Does the geocoder handle apartment and unit numbers? The forward geocoder normalises unit numbers into the canonical address string. The coordinate returned is typically the building centroid or road-access point — unit-level coordinates are not available in most address datasets. For dispatch, this is appropriate: units approach the building, not the flat.

How should we handle addresses that span multiple jurisdictions? Addresses near jurisdictional boundaries — a county line, a municipal boundary, a PSAP boundary — can geocode to the correct coordinate but be assigned to the wrong administrative area if the geocoder's boundary data differs from your CAD system's authority areas. Run a spatial join of geocoded coordinates against your authoritative boundary layer as a post-processing step, and flag any records where the geocoder's returned county or municipality does not match your CAD's assignment. This is a boundary-data problem, not a geocoding problem.

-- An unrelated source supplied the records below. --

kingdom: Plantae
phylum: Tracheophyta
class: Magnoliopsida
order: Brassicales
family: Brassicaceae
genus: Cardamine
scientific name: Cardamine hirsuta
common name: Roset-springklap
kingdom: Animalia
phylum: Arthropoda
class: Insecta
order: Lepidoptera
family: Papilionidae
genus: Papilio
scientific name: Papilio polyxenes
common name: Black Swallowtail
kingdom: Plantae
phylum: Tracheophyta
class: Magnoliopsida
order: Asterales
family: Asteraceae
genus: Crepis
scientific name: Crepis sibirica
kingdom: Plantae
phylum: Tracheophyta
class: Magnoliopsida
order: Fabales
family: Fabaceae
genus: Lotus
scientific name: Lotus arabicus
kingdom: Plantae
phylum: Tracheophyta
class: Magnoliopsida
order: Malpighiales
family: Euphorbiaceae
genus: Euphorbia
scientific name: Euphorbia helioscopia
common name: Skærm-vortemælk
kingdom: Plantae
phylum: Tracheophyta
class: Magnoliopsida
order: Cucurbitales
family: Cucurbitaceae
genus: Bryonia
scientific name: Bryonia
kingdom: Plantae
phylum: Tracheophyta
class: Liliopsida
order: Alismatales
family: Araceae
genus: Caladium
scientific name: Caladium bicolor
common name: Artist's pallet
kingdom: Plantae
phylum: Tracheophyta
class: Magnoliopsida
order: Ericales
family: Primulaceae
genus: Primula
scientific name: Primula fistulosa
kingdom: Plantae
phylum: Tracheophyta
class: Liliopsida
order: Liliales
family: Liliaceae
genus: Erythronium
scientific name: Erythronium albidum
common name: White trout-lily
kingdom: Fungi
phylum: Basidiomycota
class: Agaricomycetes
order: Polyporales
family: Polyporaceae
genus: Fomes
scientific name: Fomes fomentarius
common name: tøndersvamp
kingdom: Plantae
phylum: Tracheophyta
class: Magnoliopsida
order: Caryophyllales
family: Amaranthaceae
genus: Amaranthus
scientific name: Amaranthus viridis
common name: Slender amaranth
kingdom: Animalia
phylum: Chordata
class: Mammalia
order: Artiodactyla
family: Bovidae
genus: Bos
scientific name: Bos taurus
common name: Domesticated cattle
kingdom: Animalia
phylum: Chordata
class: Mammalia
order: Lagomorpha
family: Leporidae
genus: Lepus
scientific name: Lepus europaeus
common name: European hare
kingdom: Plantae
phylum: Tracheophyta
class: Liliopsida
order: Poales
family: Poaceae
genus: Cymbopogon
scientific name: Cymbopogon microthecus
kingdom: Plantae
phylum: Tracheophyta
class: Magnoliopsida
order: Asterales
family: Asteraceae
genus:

What happens to a record if the geocoding API is unavailable when a new address is created? The asynchronous back-fill pattern handles this gracefully: if the API call fails, log the failure and the record_id to a retry queue. The nightly job retries all failed geocodes before promoting results. The record exists in your system from the moment it is created; geocoding enrichment is a background enhancement, not a blocking gate. See Exponential backoff — when to retry, when to stop for the retry logic.